As the answer, set down the lines below from the one containing "Advises Some Of" through the one containing "San Jose, California", exactly and inclusively, and no others.

═══ DATA LISTING ═══

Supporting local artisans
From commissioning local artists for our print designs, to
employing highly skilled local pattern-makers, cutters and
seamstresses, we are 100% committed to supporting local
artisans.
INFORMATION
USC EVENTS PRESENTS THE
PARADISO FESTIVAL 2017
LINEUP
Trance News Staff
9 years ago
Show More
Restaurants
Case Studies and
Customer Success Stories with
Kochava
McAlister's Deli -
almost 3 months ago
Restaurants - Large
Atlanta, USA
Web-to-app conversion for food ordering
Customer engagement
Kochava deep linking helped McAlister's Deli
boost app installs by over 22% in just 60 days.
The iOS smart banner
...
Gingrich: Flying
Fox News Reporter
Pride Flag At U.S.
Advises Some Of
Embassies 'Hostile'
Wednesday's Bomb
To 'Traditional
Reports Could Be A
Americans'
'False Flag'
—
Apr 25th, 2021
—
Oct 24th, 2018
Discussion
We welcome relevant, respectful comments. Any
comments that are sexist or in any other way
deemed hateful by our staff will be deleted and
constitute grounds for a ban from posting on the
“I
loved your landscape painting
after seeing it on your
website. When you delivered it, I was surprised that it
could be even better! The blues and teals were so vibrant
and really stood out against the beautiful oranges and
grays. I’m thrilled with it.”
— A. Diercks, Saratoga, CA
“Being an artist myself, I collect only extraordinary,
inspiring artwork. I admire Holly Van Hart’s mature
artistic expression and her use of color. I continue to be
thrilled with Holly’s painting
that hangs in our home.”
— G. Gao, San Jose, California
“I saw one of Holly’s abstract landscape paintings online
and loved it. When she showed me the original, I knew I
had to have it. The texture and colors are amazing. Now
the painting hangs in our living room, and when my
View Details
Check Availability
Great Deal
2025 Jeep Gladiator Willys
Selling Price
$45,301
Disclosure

═══

== EXERCISE RESULT ==
Advises Some Of
Embassies 'Hostile'
Wednesday's Bomb
To 'Traditional
Reports Could Be A
Americans'
'False Flag'
—
Apr 25th, 2021
—
Oct 24th, 2018
Discussion
We welcome relevant, respectful comments. Any
comments that are sexist or in any other way
deemed hateful by our staff will be deleted and
constitute grounds for a ban from posting on the
“I
loved your landscape painting
after seeing it on your
website. When you delivered it, I was surprised that it
could be even better! The blues and teals were so vibrant
and really stood out against the beautiful oranges and
grays. I’m thrilled with it.”
— A. Diercks, Saratoga, CA
“Being an artist myself, I collect only extraordinary,
inspiring artwork. I admire Holly Van Hart’s mature
artistic expression and her use of color. I continue to be
thrilled with Holly’s painting
that hangs in our home.”
— G. Gao, San Jose, California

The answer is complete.